OVD-Info’s work constantly pushing against the current is grueling. Those of my friends who don’t closely follow Russian affairs often ask why we are so powerless to stand up to the Kremlin. The reality is that we, just like other human rights projects, can’t do work that is flashy and sexy. Our victories are marginal. But they are still victories, even if we only make a difference for one person. 

Take Maksim Lypkan, a teenage anti-war activist who faced psychological and physical threats in prison. Our public campaign saved him from humiliation and torture, as his tormentors were transferred to another cell. We are currently campaigning to save Igor Baryshnikov, an anti-war activist who will die in prison unless he is transferred to a hospital. If we are successful, we could save his life.
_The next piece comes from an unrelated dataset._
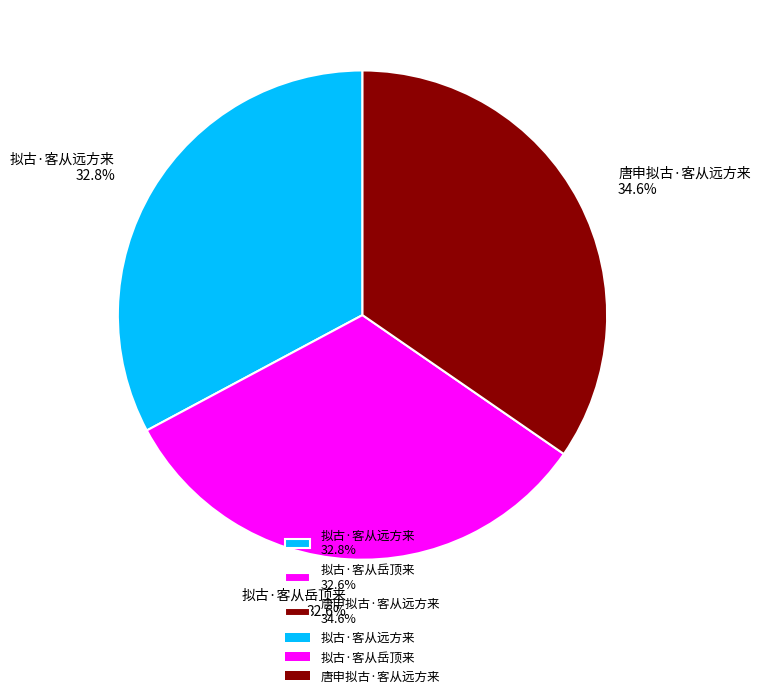

How many segments does this pie chart have?

3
Our campaign has already led to him being seen by a doctor.

There is an old Russian punk song about combating authoritarian repression, where the authoritarian state is represented by a police major, who is walking towards the innocent, set to wipe them out. The refrain goes: “The major will fall, for we are ice under his feet.” To me, this is an excellent example of how Russian human rights activists think. We know that the Russian state is bigger and stronger than us. We know that we have little support globally, where we are often laughed at and dismissed as Putin’s mindless zombies. Yet, we keep going.

I do my work, despite its grueling hopelessness, because I know I have no other choice. I want to see a Russia that is at peace with itself and its neighbors, a Russia that is prosperous and free. I care deeply about the region because I have friends and relatives throughout the post-Soviet space.
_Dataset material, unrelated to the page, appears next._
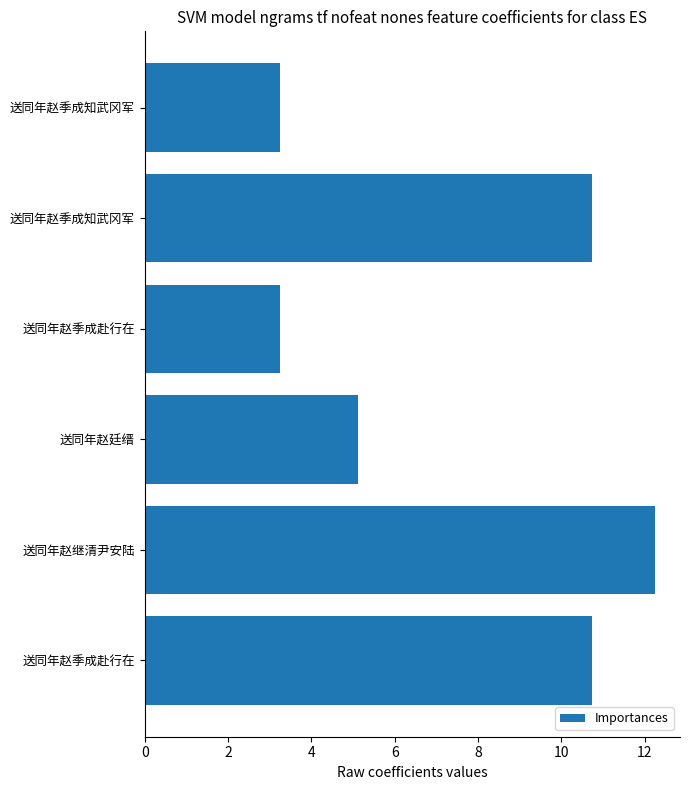

Are the bars horizontal?

Yes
And I know that no battlefield victory will put an end to the repressive, imperialist drive motivating the Kremlin. Such a change has to come from within. And the change may only come if Russia’s society is united, learns to value human rights and refuses to be afraid. For that goal, it is vital that projects like OVD-Info keep on their grueling, profoundly unsexy work. We have to make sure that ordinary people are not left alone, face-to-face with the system.

The views expressed in opinion pieces do not necessarily reflect the position of The Moscow Times.